The EU asylum system is in a slight disarray because the southern and south-eastern member states could not cope with the numbers. The Dublin regulations are unfair to the EU member states on the south-eastern borders and the shores of the Mediterranean, who are supposed to handle all refugee matters. Some of them reacted by ceasing to even try, which is no solution, either. Meanwhile, eastern member states demand structural cohesion funds and protection from Russia, yet they wash their hands of the refugee problem.
How it is supposed to work:
A refugee arrives in one EU state. There he makes an application for political asylum. If the application is granted, he can stay. If it is declined, he gets deported to his homeland.
- The application must be made as soon as the refugee reaches the EU.
- The refugee has no right to travel within the EU to select where the application is handled. If he tries that, he is sent back.
- The refugee has no right to make two applications in the EU. The decision of the first application is accepted by all EU members.
How it actually works:
- Countries like Greece, the Balkans, and Hungary got overwhelmed by the numbers. Germany, Sweden, and others processed the applications by refugees who walked north instead of applying in their country of first arrival.

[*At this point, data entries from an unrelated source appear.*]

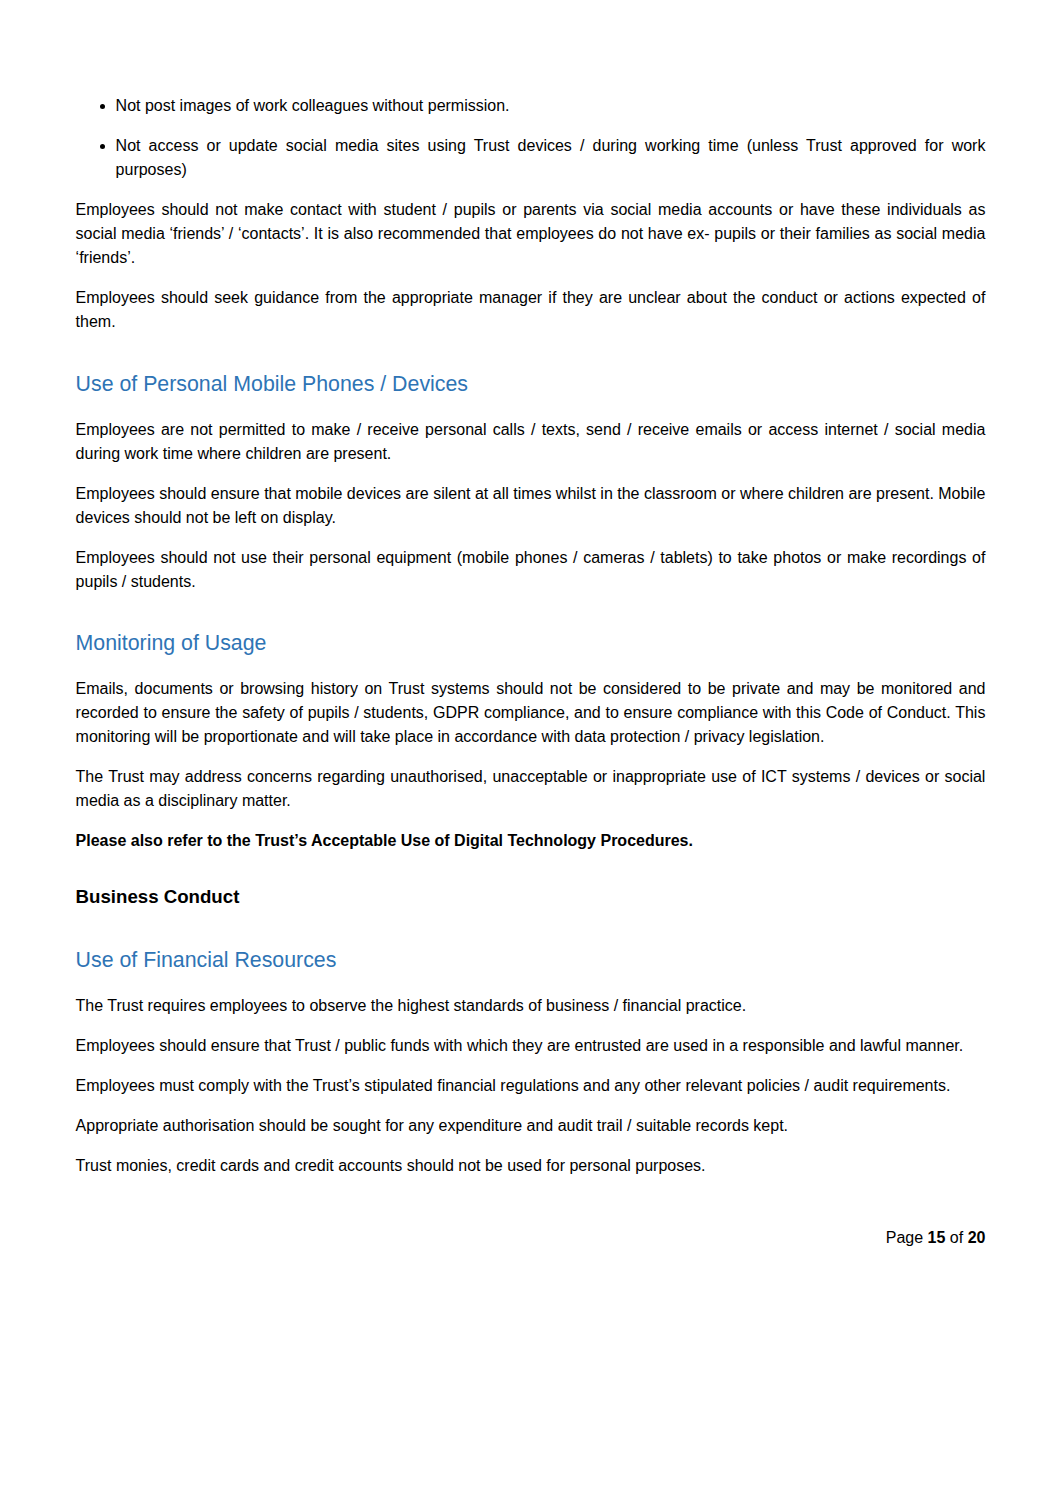Not post images of work colleagues without permission.
Not access or update social media sites using Trust devices / during working time (unless Trust approved for work purposes)
Employees should not make contact with student / pupils or parents via social media accounts or have these individuals as social media ‘friends’ / ‘contacts’. It is also recommended that employees do not have ex- pupils or their families as social media ‘friends’.
Employees should seek guidance from the appropriate manager if they are unclear about the conduct or actions expected of them.
Use of Personal Mobile Phones / Devices
Employees are not permitted to make / receive personal calls / texts, send / receive emails or access internet / social media during work time where children are present.
Employees should ensure that mobile devices are silent at all times whilst in the classroom or where children are present. Mobile devices should not be left on display.
Employees should not use their personal equipment (mobile phones / cameras / tablets) to take photos or make recordings of pupils / students.
Monitoring of Usage
Emails, documents or browsing history on Trust systems should not be considered to be private and may be monitored and recorded to ensure the safety of pupils / students, GDPR compliance, and to ensure compliance with this Code of Conduct. This monitoring will be proportionate and will take place in accordance with data protection / privacy legislation.
The Trust may address concerns regarding unauthorised, unacceptable or inappropriate use of ICT systems / devices or social media as a disciplinary matter.
Please also refer to the Trust’s Acceptable Use of Digital Technology Procedures.
Business Conduct
Use of Financial Resources
The Trust requires employees to observe the highest standards of business / financial practice.
Employees should ensure that Trust / public funds with which they are entrusted are used in a responsible and lawful manner.
Employees must comply with the Trust’s stipulated financial regulations and any other relevant policies / audit requirements.
Appropriate authorisation should be sought for any expenditure and audit trail / suitable records kept.
Trust monies, credit cards and credit accounts should not be used for personal purposes.
Page 15 of 20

- There is a time limit on sending people back to other EU states under Dublin. In some cases the northern countries were unable to complete the paperwork in time.
- In a few cases, courts in northern Europe decided that sending refugees back to camps in southern EU countries was impossible because they were so overcrowded.
Still, they are trying to get back to an orderly Dublin process, and numbers are much lower now than they were in 2015.
To the specific questions:
- If refugees are sent back to their first country of arrival, their asylum claim gets processed there.
- There are a few exceptions to refugees being sent back. Close family already in the asylum process in the second country, medical inability to travel, the second country voluntarily deciding to hear the case.
- If one EU country declined the asylum application, then the EU does not believe there is a threat, and it will send the applicant back to his home country or any country that will take him.